Foil. A character used to contrast a second, usually more prominent character in order to highlight certain qualities of the more prominent character. In Shakespeare’s Hamlet, Fortinbras is a foil for Hamlet in that he is unhesitating in action and war-like in nature; in contrast, Hamlet is thoughtful, analytical, and careful.
Foreshadowing. The use of hints or clues to suggest what will happen later in a literary work. For example, in Shakespeare’s Romeo and Juliet, Juliet tells her nurse to find Romeo’s name: “Go ask his name. If he be married, my grave is like to be my wedding-bed.” This foreshadows the danger of Romeo’s name being Montague and of Juliet’s death because of their marriage.
Irony. An implied discrepancy between what is said and what is meant. There are three kinds of irony: verbal irony is when an author says one thing and means something else; dramatic irony is when an audience perceives something that the characters don’t know; and situational irony is a discrepancy between the expected result and the actual result. For example, in Macbeth, the three witches recount the prophecies that must be fulfilled for Macbeth to fall. He therefore believes he is invincible—ironic because these prophecies cause his downfall.

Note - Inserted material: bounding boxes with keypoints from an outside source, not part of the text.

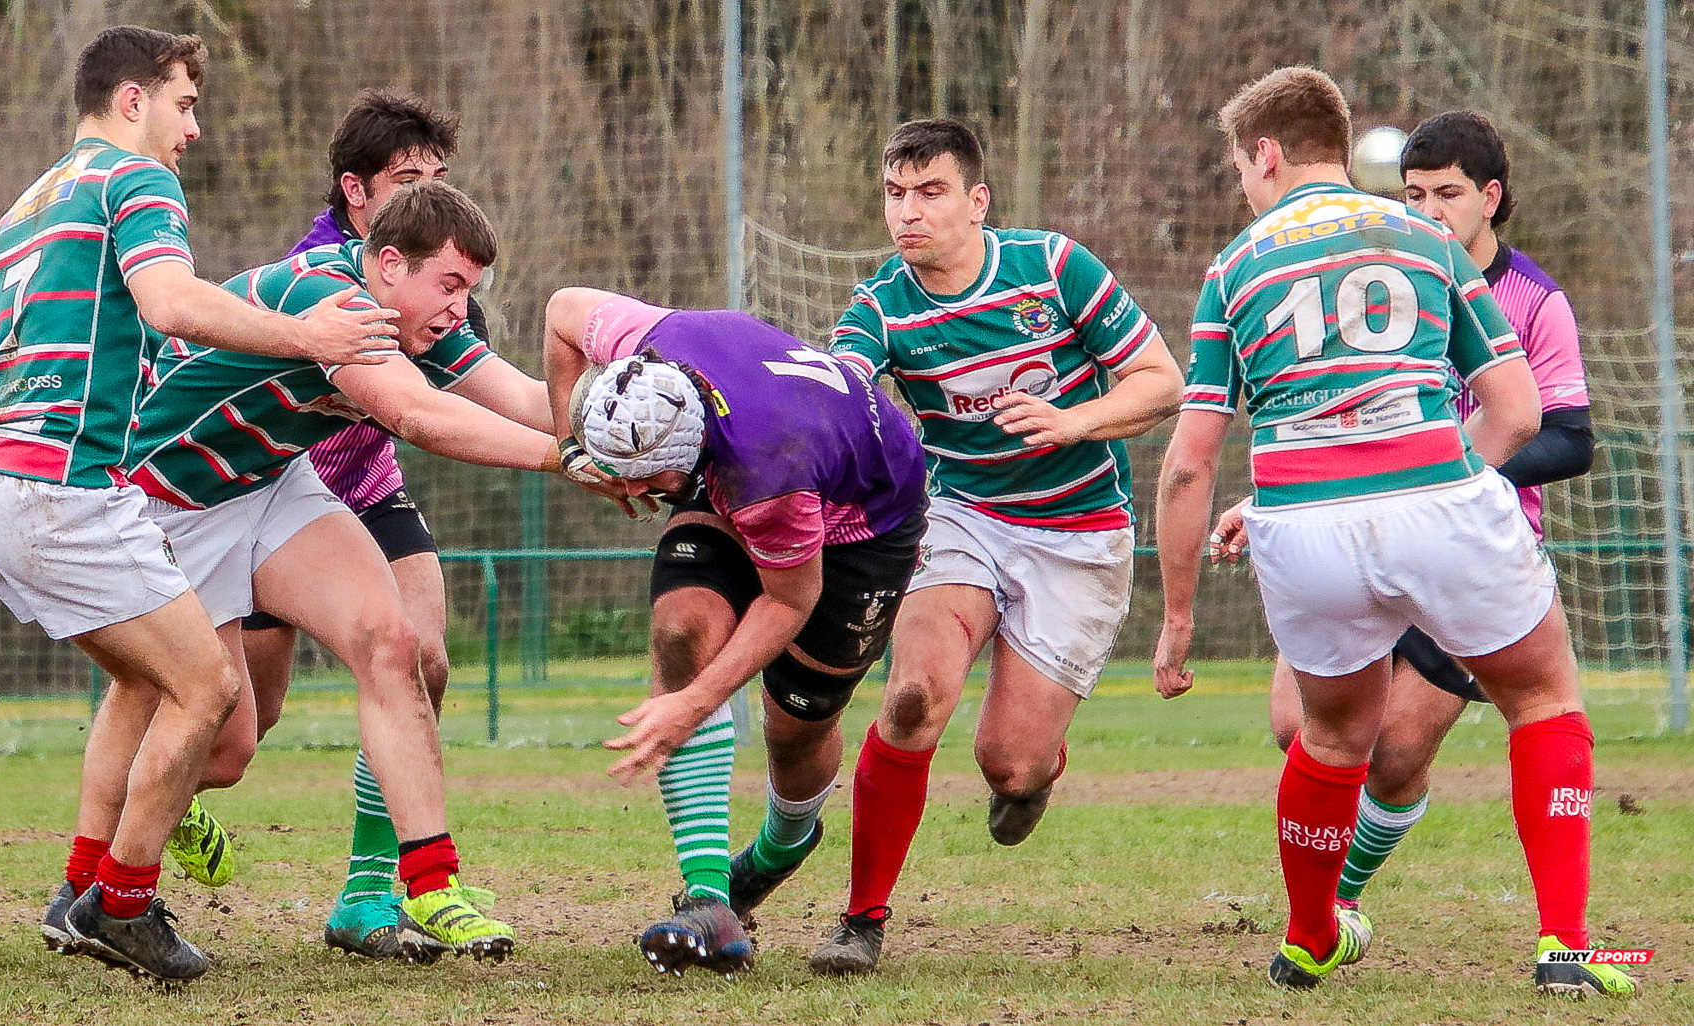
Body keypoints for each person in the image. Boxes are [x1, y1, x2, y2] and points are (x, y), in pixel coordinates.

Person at [1153, 66, 1634, 998]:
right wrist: (1448, 483)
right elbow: (1517, 412)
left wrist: (1177, 619)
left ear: (1266, 153)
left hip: (1302, 525)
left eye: (1238, 167)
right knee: (1543, 698)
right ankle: (1565, 950)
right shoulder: (1425, 237)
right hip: (1436, 503)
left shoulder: (1234, 266)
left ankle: (1307, 941)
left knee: (1331, 739)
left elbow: (1186, 464)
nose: (1242, 186)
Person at [0, 25, 394, 981]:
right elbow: (170, 301)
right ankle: (123, 904)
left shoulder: (27, 206)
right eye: (184, 103)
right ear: (130, 101)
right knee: (210, 690)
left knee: (150, 684)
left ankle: (82, 889)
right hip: (60, 493)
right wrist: (299, 331)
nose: (192, 128)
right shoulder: (134, 180)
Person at [811, 118, 1184, 974]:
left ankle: (1037, 769)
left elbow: (1162, 381)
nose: (909, 212)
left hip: (1079, 533)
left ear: (977, 201)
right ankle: (861, 921)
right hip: (964, 517)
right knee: (912, 696)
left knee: (1006, 764)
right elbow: (847, 387)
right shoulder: (881, 304)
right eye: (895, 195)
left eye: (931, 192)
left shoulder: (1053, 268)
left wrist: (1070, 421)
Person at [203, 89, 553, 961]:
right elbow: (423, 411)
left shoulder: (435, 273)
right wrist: (568, 457)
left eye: (438, 177)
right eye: (407, 178)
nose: (426, 192)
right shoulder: (332, 280)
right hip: (268, 494)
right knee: (239, 729)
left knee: (418, 657)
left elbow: (507, 392)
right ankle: (141, 822)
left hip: (370, 493)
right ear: (356, 195)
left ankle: (372, 894)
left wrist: (624, 421)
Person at [1242, 110, 1595, 927]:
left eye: (1447, 194)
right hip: (1361, 532)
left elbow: (1570, 438)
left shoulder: (1536, 302)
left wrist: (1451, 469)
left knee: (1395, 756)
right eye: (1413, 193)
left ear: (1490, 197)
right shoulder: (1380, 279)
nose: (1429, 210)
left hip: (1471, 546)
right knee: (1297, 726)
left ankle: (1342, 902)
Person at [543, 286, 929, 977]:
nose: (640, 491)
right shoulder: (651, 349)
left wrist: (691, 705)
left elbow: (790, 599)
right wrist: (571, 448)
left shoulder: (763, 468)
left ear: (685, 451)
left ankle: (782, 846)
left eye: (646, 480)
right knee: (683, 630)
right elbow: (561, 310)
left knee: (796, 727)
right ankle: (711, 901)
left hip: (866, 521)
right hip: (751, 452)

Symbolism. The use of an object or action to mean something more than its literal meaning. For example, in Faulkner’s The Sound and the Fury, one of the principle characters, Caddy, falls and stains her white dress when she’s a child. The stained dress symbolizes (and foreshadows) her later loss of purity. A character can also be equated with an object throughout a work, another form of symbolism. In Eudora Welty’s Delta Wedding, an aunt is repeatedly seen carrying an empty bag, which symbolizes her childlessness.
Themes are big ideas that authors comment on throughout a work using tools such as context, setting, and characters. Common themes are good vs. evil, human nature, religion, social structure, authority, coming-of-age, human rights, feminism, racism, war, education, sex, friendship, love, compassion, and death. Most books deal with multiple themes, some more obvious than others. Identifying an author’s themes gives you a starting place for your thesis. It gives you a general topic. However, a theme is general. You have to dig a little deeper to identify the author’s statement or attitude about that topic.
Ex. Theme T.H. White’s The Once and Future King deals with the theme of authority, among others.
Ex. Specific Theme Other Arthurian writers associate King Arthur’s greatness with military glory and valorous deeds. White is different in that he presents Arthur as a political innovator and implies that king is not great because of an aptitude for war, but because of his ability to balance government strength and social justice.
Tying It Together
Once your analysis is complete, develop a thesis that makes an arguable claim about the text. It should connect one of the themes you’ve identified with specific proof from the text (i.e. setting, context, plot, characters, symbolism, allusions, etc.). Sometimes, you will also use the support of other analysts or literary experts.
Ex. Thesis In The Once and Future King, White shows that the ideal leader is not one of military strength, but one who balances government power and social independence. He achieves this through his satire of the knighthood, his depiction of Merlin’s philosophical experiments, and his portrayal of Arthur.
Remember that a thesis for a literary analysis should NOT merely:
- Summarize the plot (“The Once and Future King tells the story of the legendary King Arthur.”)
- Announce a general theme (“The Once and Future King gives important ideas about leadership.”)
- Offer a review of the book (“The Once and Future King is a literary classic that everyone should read.”)
Before you begin to write, check the assignment and follow your instructor’s specific guidelines.